What to work on:
Pull every line from the records that has the word "linecap" in it.

....

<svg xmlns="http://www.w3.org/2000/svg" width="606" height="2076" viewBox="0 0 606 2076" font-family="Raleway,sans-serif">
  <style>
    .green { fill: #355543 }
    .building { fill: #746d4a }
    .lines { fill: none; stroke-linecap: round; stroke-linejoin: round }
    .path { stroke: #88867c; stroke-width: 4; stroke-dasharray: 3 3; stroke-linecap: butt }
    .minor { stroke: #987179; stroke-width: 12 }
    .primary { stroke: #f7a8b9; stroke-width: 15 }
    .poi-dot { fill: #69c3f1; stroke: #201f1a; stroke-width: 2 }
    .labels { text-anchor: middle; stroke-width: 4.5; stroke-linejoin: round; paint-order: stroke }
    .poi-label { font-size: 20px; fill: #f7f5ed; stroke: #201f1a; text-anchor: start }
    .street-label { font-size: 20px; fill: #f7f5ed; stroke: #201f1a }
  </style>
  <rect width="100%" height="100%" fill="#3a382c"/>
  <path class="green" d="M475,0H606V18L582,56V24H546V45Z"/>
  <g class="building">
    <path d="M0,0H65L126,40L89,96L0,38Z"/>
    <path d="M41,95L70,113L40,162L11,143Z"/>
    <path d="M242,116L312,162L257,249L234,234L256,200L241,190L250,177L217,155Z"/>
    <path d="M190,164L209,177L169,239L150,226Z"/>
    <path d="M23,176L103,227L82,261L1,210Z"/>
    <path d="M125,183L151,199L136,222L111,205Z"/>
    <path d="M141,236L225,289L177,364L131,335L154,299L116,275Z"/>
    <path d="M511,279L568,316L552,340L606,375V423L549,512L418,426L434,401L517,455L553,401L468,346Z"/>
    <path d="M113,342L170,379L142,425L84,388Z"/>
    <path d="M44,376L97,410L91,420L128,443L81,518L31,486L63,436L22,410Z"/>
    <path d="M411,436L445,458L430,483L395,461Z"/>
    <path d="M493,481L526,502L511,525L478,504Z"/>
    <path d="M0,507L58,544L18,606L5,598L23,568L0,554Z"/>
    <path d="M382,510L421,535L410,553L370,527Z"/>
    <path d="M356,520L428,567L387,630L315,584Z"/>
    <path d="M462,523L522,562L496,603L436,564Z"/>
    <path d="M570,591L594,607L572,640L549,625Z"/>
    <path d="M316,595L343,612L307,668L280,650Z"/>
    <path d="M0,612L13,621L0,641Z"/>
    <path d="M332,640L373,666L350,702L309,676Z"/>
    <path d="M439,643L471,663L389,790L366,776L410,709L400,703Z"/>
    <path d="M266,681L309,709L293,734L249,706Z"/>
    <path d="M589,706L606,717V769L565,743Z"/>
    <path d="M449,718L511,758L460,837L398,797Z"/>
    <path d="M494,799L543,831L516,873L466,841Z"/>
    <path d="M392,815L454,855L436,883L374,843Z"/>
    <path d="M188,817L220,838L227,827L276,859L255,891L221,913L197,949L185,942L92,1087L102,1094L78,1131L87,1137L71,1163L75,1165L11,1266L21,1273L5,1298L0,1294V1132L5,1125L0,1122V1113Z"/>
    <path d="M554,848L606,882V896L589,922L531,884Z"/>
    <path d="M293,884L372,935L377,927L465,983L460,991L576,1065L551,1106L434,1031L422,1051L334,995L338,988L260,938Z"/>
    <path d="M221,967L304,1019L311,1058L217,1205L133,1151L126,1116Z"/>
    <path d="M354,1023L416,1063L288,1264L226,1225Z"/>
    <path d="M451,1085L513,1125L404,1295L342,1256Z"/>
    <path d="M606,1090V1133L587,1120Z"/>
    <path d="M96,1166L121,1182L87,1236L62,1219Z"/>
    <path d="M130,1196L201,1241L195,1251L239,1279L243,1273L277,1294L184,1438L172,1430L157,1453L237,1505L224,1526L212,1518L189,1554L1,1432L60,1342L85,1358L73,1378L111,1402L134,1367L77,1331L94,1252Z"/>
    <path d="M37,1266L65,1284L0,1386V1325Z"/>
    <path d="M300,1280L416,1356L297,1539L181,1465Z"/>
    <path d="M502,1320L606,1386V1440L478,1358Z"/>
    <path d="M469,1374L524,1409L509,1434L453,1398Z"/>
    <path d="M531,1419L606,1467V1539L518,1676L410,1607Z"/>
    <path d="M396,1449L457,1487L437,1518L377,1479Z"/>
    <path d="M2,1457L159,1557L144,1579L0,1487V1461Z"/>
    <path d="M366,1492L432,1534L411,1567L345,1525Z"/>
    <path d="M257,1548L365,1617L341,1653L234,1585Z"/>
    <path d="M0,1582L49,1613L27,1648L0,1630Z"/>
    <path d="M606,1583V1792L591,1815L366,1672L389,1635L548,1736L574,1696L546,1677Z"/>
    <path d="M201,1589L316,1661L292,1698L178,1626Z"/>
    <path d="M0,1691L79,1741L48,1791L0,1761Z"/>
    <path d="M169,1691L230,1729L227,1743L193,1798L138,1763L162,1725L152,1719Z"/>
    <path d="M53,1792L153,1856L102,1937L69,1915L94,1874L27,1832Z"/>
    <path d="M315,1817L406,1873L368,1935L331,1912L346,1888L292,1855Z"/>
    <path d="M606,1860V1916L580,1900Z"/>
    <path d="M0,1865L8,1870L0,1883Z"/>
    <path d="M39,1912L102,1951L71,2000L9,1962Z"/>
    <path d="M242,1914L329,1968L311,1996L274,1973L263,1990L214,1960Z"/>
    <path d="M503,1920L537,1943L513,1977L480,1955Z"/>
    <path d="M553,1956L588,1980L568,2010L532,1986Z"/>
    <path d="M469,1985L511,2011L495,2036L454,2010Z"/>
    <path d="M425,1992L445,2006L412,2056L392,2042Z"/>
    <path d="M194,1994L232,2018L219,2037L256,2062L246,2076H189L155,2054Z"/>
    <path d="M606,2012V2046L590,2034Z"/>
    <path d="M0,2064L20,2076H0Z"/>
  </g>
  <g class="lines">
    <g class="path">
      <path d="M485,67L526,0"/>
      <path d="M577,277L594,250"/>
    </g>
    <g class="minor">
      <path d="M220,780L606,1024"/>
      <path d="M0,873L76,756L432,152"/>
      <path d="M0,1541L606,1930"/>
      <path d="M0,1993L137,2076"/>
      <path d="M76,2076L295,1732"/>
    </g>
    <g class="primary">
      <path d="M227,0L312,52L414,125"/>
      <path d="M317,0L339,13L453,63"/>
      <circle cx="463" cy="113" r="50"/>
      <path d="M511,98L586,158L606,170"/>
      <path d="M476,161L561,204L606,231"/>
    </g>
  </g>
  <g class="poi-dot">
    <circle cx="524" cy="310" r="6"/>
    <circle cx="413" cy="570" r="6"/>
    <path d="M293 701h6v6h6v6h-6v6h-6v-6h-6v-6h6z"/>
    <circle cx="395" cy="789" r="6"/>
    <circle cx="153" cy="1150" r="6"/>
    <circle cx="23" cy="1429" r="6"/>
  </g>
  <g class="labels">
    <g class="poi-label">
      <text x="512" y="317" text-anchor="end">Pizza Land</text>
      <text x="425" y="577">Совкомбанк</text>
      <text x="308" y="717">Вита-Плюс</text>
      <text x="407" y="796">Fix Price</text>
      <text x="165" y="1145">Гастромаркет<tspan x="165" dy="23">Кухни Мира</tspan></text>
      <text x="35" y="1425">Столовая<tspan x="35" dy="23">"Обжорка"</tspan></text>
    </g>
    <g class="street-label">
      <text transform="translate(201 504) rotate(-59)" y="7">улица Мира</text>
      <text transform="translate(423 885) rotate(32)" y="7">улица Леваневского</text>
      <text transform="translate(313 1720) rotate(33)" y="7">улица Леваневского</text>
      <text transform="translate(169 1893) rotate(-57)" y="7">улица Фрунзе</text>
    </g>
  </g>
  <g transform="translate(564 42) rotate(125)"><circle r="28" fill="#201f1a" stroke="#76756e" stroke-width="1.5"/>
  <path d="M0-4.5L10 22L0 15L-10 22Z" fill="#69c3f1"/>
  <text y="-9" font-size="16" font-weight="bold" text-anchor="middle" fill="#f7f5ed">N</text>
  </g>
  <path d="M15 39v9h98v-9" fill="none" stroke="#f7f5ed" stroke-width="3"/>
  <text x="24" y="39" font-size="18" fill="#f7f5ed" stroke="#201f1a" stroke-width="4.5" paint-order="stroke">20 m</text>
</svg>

....

Completed task:
    .lines { fill: none; stroke-linecap: round; stroke-linejoin: round }
    .path { stroke: #88867c; stroke-width: 4; stroke-dasharray: 3 3; stroke-linecap: butt }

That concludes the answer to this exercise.